Carnet de route du Laos
— Par Roland Sabra —
Le soir de mon arrivée à Luang Prabang je me suis donc précipité dans l’ancienne salle de bal et du protocole du Palais Royal de Luang Prabang aujourd’hui transformée en salle de théâtre pour voir le troisième épisode du Phralak Phrralam, une adaptation lao du célèbre Ramayana, considéré comme l’une des quatre plus grandes épopées, les trois autres étant le Mahabharata, l’Iliade et l’Odyssée. Au fil du temps, la version lao de cette épopée a perdu son association avec l’hindouisme et représente plutôt la vie antérieure du Bouddha. L’épopée a été introduite pour la première fois au Laos par des missions bouddhistes. L’histoire du Rama est décrite dans de nombreuses peintures murales et des sculptures en relief en bois sur les portes et les fenêtres de temples bouddhistes. Il existe deux versions connues de l’histoire de Ramayana au Laos: la version de Luang Prabang dans la capitale royale et la version de Vientiane peinte sur les murs du temple Wat Pa Khe. Phralak Phralam est devenu l’un des thèmes les plus populaires du répertoire du ballet royal lao jusqu’en 1975, date de la prise du pouvoir par le Pathet Lao. Il faudra attendre 27 ans et un assouplissement du régime, d’une grande orthodoxie communiste à ses débuts pour que cette tradition soit reprise en 2002 par le Ballet Royal du Theatre de Luang Prabang ou plus simplement le Ballet Royal du Phralak Phralam. La troupe de plus de cent danseurs et musiciens fait revivre en neuf épisodes l’épopée indienne parvenue au Laos au XVIe siècle par la voie de missions bouddhistes. Elle s’est adaptée à la géographie et les noms des personnages se sont pliés aux langages régionaux. Toute l’histoire se situe dans la vallée du Mékong, la grande citée du royale se nomme Chanthabouri Si Sattanak, quand à Lanka (Sri Lanka), elle reste une île bien loin du cœur du royaume, inaccessible, et dangereusement fréquentable.

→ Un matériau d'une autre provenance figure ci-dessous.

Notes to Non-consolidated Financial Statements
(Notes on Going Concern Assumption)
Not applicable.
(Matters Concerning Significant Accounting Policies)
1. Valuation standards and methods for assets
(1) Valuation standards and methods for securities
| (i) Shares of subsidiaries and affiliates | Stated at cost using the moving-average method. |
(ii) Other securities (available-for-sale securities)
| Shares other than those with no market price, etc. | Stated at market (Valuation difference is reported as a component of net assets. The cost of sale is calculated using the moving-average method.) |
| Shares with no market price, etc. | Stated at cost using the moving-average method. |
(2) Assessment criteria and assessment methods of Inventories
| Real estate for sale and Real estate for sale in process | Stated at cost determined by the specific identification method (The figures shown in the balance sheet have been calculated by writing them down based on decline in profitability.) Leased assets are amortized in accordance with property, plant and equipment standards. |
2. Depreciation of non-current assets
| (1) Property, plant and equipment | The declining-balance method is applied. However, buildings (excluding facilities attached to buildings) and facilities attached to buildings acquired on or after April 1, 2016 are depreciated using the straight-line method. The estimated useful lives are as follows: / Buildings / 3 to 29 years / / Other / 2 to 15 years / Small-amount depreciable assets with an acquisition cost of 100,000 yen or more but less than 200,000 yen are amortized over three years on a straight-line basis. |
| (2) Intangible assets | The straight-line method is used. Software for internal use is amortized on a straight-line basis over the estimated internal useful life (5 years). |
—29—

De quoi s’agit-il ? Le ciel et les dieux ont été ordonnés par Indra, divinité céleste, qui fut malheureusement dérangée dans sa plénitude lors de la destruction de son palais du mont Maru par un lézard maladroit. L’équilibre du monde ainsi rompu nécessitera le souffle divin pour retrouver son équilibre.
Plus concrètement : c’est l’histoire du prince Phralam (Rama) et de l’amour infini qu’il partage avec la jolie princesse Sida (sic!). Malheureusement cet amour est troublé par la jalousie de Totsakhan (Rāvana) qui, grâce à un adroit subterfuge, enlève la princesse pour l’ile de Lanka (Sri Lanka), l’ile des géants (Niaks, Rākshasa). Jatayu le roi des vautours, fils de Garuda, apportera la preuve de cet enlèvement à Phralam en lui confiant la bague de Sida perdue durant son vol vers Lanka. S’ensuivra la quête de l’amour disparu. Phralak(Lakshmani) frère de Phralam, l’accompagnera, aidé de l’armée des singes commandée par Hanuman et ses généraux.
Après une longue et rude bataille par delà un bras de mer, le méchant roi de Lanka sera tué et son armée de géants décimée.
De retour au palais princier, après la liesse des célébrations, Phralam doutera un moment de la réelle fidélité de Sida durant ce long séjour chez son ennemi.
Celle-ci prouvera son innocence en se soumettant à l’épreuve du feu. Et tout rentrera dans l’ordre et la paix.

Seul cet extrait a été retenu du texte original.